The build command is

nvcc -default-stream per-thread -o addv -arch=sm_86 -Xptxas -O3,-v

However, when I look into the nsight system report, I see serial launches of streams.

What should I do exactly to fix that?

Things you haven’t shown matter, such as the actual increment code and the values of M and N, as well as the actual GPU you are running on. CUDA provides a concurrent kernels sample code, you may want to start by studying that.

kernels that use up execution resources won’t run concurrently, regardless of what other code you write, or what steps you take. There are numerous questions already on these forums discussing these concepts.

I also notice that the duration of your kernels is approximately 2-3 microseconds. It will be basically impossible to observe concurrency of those kernels. The CUDA launch overhead is on the order of 5 microseconds, minimum.

1 Like

In a recent forum thread we established that minimum kernel launch overhead is down to 3 microseconds with recent hardware and software, but the problem remains that trying to observe concurrency with kernels whose runtime is on the order of the kernel launch latency would be “challenging”.
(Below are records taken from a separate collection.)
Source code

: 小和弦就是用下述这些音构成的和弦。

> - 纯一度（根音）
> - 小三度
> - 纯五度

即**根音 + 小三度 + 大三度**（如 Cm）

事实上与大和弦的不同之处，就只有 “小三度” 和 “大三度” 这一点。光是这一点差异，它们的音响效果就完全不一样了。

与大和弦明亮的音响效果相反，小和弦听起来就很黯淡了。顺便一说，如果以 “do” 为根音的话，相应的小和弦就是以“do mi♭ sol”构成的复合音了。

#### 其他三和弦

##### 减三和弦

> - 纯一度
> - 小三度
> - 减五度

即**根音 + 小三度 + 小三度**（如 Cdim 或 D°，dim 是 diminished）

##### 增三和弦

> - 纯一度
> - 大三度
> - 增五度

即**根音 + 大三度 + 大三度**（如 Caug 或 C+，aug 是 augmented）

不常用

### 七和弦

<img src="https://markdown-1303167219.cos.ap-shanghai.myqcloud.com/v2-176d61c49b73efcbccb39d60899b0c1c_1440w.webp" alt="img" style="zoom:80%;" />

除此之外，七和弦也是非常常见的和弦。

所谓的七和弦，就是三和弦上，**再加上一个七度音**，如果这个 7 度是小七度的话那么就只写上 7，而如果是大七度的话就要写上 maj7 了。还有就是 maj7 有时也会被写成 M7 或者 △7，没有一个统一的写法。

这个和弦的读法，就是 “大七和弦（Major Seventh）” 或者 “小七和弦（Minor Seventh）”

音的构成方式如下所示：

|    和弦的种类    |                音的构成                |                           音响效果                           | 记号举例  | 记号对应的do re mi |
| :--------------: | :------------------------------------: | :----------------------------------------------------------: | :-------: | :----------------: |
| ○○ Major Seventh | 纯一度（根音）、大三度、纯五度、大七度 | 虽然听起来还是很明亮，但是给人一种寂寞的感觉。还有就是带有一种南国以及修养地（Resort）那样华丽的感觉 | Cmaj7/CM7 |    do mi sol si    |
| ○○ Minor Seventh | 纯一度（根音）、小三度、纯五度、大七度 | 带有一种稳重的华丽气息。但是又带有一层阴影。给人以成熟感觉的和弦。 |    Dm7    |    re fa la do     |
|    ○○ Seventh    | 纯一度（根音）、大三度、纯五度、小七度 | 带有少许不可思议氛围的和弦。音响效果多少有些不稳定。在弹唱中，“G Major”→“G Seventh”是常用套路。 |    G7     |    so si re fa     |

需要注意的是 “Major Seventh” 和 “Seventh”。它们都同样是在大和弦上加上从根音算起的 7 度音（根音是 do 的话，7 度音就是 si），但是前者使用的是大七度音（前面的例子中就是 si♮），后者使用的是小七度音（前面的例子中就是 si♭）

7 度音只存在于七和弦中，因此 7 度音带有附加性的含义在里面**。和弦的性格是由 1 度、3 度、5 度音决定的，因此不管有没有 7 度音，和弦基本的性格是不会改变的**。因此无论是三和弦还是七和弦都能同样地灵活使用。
If the code and the profiler output are aligned, it suggests an actual launch latency for this particular case at ~8-9 microseconds.

In the following code, I am intending to create two streams on a 256 element vector and each stream does an operation on some of the elements, e.g. A[0:127]++ and A[128:255]=0.

__global__ void increment( int *a, int N )
  int i = threadIdx.x + blockIdx.x * blockDim.x;
  if ( i < N/2 )
    a[ i ] = a[ i ] + 1;
  else if ( i >= N/2 && i <N )
    a[ i ] = 0;
  cudaStream_t s1, s2;
  increment<<< 1, 256, 0, s1 >>>( d_a, 256 );
  increment<<< 1, 256, 0, s2 >>>( d_a, 256 );

So, the kernel is called from two streams each stream has 256 threads (array length). There are two problems with that:
1- The concurrency which you said the kernel is small. So, I was wondering if I call the streams with 100K threads, do I see concurrency or not.
2- Beside the concurrency, the output is:
0 1 2 … 254 255
2 3 4 … 0 0
With that code, it is obvious that both kernel calls operate on the entire vector. So, 0->+±>+±>2. I was wondering how to specify the stream number for the threads inside the kernel. How can I fix that?

You could try running the profiler.

You could pass another kernel argument. Like 1 for s1 and 2 for s2. Then condition the code based on that additional argument.

I don’t like working with incomplete test cases, so I probably won’t respond to further inquiries of this type.

The compute work distributor (CWD) will distribute all work from the highest priority grid before switching to the next grid. If you launch a grid that has enough thread blocks to saturate all SMs then concurrency will only occur at the tail of the grid as thread blocks complete and SM resources are available for the next grid.